*** Information shown

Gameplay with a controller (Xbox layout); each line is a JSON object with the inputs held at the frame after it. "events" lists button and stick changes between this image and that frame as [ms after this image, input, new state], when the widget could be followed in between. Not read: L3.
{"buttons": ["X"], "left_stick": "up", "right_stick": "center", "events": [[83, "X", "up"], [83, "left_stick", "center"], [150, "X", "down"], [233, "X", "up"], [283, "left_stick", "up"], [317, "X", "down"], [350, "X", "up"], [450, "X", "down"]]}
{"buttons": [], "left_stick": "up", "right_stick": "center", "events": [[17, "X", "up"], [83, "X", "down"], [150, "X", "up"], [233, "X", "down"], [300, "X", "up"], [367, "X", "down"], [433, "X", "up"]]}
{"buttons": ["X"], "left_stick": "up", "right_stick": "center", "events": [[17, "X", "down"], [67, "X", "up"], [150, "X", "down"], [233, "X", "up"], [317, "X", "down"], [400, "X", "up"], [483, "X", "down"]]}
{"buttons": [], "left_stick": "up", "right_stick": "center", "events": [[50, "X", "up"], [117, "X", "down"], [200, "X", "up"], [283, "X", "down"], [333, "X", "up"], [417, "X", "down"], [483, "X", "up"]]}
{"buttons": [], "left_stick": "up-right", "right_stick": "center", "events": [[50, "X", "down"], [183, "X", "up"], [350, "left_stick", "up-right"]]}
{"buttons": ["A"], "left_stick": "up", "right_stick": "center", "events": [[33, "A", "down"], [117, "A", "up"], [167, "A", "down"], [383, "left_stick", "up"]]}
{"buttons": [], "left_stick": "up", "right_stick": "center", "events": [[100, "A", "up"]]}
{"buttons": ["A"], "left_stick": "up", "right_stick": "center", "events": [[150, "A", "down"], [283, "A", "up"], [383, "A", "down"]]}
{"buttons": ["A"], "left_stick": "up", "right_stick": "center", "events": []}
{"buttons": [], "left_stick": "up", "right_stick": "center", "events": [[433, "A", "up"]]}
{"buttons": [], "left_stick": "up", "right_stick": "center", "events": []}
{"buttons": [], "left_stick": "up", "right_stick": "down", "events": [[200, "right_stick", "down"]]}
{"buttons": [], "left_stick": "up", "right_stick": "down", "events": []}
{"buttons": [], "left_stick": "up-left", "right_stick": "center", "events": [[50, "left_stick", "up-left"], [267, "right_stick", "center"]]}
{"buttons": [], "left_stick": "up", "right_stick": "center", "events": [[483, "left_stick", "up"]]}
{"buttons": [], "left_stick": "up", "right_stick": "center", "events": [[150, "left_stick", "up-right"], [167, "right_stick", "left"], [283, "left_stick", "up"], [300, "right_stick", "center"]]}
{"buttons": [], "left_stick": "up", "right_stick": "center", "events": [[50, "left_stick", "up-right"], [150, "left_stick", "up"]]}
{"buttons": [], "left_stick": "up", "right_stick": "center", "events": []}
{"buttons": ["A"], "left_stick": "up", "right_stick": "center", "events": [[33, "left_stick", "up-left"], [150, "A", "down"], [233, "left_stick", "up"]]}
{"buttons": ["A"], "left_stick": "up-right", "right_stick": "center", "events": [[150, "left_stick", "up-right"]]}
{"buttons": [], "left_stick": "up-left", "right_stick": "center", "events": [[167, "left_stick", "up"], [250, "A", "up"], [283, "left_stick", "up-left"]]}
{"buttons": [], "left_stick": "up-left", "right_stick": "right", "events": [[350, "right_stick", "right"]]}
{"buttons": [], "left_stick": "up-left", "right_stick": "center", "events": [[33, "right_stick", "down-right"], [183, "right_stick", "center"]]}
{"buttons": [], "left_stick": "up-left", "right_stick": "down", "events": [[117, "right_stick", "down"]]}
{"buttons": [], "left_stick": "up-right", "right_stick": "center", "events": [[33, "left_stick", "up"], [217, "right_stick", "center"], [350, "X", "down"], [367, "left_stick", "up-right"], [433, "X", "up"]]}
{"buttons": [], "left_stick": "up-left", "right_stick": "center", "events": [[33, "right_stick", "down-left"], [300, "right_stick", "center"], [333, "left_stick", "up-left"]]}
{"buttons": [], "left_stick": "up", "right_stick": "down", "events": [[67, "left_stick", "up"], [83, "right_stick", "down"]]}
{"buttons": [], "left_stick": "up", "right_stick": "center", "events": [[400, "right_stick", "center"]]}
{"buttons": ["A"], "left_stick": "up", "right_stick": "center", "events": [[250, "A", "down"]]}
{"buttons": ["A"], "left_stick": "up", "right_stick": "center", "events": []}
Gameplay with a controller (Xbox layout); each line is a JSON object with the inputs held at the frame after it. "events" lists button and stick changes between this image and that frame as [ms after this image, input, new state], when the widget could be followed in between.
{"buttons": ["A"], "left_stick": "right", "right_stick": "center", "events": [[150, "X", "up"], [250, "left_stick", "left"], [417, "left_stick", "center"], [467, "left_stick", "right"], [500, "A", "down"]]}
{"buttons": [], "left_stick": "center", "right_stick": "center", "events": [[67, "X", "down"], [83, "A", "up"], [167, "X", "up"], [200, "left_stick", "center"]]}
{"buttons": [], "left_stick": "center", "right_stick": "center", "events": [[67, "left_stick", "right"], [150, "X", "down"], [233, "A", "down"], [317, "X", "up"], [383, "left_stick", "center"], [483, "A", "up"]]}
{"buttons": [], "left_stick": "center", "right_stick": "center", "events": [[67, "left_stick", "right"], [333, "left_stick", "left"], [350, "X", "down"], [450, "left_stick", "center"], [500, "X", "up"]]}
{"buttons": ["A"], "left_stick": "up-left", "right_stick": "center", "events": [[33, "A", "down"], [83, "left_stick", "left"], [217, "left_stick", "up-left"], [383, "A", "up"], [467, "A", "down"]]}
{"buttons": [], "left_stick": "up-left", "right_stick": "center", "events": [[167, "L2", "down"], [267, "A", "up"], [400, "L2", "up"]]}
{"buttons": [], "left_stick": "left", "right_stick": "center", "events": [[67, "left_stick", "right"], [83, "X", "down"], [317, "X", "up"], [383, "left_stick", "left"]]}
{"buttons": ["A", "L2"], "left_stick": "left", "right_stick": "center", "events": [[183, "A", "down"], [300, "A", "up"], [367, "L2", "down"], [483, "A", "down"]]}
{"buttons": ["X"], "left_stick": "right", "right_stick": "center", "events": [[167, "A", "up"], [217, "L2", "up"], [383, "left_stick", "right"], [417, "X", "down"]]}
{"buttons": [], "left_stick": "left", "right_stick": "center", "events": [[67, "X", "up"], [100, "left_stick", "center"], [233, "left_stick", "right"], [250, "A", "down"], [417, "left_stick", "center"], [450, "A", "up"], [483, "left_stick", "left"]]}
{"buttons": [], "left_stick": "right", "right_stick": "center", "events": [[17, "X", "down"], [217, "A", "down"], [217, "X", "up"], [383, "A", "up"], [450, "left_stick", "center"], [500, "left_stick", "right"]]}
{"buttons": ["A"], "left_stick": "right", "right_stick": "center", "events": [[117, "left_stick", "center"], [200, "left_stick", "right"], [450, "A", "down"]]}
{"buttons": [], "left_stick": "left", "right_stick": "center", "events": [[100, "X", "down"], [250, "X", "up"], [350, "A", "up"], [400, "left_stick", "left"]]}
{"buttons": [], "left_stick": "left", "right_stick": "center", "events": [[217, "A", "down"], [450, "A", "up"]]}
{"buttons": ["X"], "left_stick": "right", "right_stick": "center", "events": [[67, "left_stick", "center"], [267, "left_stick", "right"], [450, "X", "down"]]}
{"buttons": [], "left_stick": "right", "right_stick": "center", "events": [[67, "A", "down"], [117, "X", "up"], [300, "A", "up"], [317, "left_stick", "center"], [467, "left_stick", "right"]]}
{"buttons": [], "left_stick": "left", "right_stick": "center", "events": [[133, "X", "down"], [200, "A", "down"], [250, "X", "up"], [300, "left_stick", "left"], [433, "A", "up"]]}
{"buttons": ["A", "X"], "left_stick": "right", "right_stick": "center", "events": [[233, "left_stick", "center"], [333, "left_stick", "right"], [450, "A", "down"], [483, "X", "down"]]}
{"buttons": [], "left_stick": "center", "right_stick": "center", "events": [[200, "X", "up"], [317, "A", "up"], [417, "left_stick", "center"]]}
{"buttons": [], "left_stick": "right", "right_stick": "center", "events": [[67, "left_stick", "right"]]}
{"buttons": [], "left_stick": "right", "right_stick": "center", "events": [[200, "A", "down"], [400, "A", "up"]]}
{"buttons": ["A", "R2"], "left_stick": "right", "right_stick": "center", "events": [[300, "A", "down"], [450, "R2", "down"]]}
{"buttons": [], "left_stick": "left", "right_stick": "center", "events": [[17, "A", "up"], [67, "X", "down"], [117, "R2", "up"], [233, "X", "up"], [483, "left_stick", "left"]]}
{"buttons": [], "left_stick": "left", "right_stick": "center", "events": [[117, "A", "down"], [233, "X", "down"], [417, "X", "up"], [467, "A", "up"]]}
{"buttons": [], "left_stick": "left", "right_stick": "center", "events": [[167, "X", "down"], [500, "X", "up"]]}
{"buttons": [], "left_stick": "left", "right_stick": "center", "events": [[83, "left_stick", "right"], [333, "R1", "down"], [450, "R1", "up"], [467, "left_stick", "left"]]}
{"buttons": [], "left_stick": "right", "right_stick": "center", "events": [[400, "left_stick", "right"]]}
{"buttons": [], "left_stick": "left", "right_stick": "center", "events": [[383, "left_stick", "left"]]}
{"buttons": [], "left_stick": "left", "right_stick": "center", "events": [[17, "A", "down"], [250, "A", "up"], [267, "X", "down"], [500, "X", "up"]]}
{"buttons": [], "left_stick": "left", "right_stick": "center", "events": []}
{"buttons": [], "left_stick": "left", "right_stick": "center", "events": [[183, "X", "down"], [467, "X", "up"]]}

******

Please report every line of the records above that contains the word "could".

Gameplay with a controller (Xbox layout); each line is a JSON object with the inputs held at the frame after it. "events" lists button and stick changes between this image and that frame as [ms after this image, input, new state], when the widget could be followed in between. Not read: L3.
Gameplay with a controller (Xbox layout); each line is a JSON object with the inputs held at the frame after it. "events" lists button and stick changes between this image and that frame as [ms after this image, input, new state], when the widget could be followed in between.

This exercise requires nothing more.